On Sun, Jun 21, 2009 at 5:05 PM, Daniel Diniz<ajaksu@gmail.com> wrote:
Hi David,
<omega_force2003@yahoo.com> wrote:
It appears that one possibility of investigation into the development of a safety-critical variant of the python language
There is some interesting work related to a safety-critical variant of Python.
would be to conduct run time error analysis of the source code that is responsible for producing the python language.
There's been some effort into this too, and the Coverity and Klocwork based fixes could also be of interest to you.
Therefore, I will now conduct these run time error analysis of the python source code as if the python environment itself was to be utilized as a FADEC controller within an aircraft engine.
Nice, what tools do you have available for this?
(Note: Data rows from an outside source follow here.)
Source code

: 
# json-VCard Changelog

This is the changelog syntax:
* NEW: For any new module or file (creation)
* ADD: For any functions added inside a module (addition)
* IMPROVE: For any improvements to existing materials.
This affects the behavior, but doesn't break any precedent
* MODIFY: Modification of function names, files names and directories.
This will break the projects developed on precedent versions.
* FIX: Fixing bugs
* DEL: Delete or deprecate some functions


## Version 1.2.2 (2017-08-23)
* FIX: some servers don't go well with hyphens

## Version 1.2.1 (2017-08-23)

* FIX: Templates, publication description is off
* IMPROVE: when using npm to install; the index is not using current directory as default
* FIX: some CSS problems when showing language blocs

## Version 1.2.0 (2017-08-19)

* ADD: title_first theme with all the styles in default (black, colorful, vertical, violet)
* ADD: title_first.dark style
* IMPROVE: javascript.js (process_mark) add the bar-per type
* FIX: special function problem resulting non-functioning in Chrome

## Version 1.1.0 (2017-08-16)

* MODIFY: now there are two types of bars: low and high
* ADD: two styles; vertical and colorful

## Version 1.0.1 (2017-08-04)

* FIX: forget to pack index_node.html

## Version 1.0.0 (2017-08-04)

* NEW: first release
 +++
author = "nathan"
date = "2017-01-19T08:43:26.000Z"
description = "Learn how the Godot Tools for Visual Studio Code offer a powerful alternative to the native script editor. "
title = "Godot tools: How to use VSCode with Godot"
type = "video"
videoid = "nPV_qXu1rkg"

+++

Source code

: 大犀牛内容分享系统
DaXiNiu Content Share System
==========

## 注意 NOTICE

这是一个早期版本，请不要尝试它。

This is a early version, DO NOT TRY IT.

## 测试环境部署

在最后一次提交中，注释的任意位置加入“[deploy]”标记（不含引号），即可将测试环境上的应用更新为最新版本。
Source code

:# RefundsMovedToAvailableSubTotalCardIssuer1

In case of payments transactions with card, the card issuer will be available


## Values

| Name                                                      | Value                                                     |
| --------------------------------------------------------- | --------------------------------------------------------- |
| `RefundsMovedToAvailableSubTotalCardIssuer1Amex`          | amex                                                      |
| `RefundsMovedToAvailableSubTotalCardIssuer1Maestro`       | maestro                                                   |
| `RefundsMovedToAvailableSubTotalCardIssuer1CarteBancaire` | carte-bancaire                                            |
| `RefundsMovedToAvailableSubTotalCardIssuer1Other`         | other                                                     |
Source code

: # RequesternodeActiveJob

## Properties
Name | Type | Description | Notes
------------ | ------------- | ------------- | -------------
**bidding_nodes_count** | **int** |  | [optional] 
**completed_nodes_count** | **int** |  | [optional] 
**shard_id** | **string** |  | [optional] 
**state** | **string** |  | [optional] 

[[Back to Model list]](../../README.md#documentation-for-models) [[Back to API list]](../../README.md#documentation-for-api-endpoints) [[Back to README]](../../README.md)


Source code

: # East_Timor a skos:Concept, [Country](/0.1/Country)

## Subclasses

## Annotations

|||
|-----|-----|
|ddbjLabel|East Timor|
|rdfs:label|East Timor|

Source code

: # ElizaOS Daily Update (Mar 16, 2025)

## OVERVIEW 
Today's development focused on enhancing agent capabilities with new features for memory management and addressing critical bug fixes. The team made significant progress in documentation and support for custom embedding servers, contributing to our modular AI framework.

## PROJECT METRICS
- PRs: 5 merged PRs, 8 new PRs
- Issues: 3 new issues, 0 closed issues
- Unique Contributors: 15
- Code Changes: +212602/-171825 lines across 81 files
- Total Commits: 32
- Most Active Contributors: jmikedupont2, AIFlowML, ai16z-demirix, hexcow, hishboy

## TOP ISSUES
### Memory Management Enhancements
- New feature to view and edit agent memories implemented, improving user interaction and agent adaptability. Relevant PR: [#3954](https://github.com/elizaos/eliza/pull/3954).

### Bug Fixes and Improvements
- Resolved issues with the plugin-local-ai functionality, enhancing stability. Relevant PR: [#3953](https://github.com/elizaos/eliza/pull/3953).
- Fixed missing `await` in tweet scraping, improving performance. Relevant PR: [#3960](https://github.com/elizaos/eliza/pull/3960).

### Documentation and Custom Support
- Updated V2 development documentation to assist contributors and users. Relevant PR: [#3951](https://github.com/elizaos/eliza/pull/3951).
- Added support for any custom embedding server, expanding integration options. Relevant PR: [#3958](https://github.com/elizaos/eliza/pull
Any papers that would be a good start on the topic?
I have already conducted some analysis already and it appears to be some concern with memory management within Python. I will redouble my efforts and determine if I am correct and as a promise. I will give my findings to everyone to enjoy if they so want it. I will also give the correct source if anyone would want it for their own purposes. The source code that I will be evaluating is the one responsible for the newer variants of Python 3.0.
You want the py3k branch. BTW, take a look at Brett Cannon's work on Python security, as well as tav's.
Is py3k branch even passing all tests on all buildbots all the time? I don't think svn head is the right thing to look at. Also, it's worth noting that most big libraries are 2.x compatible only.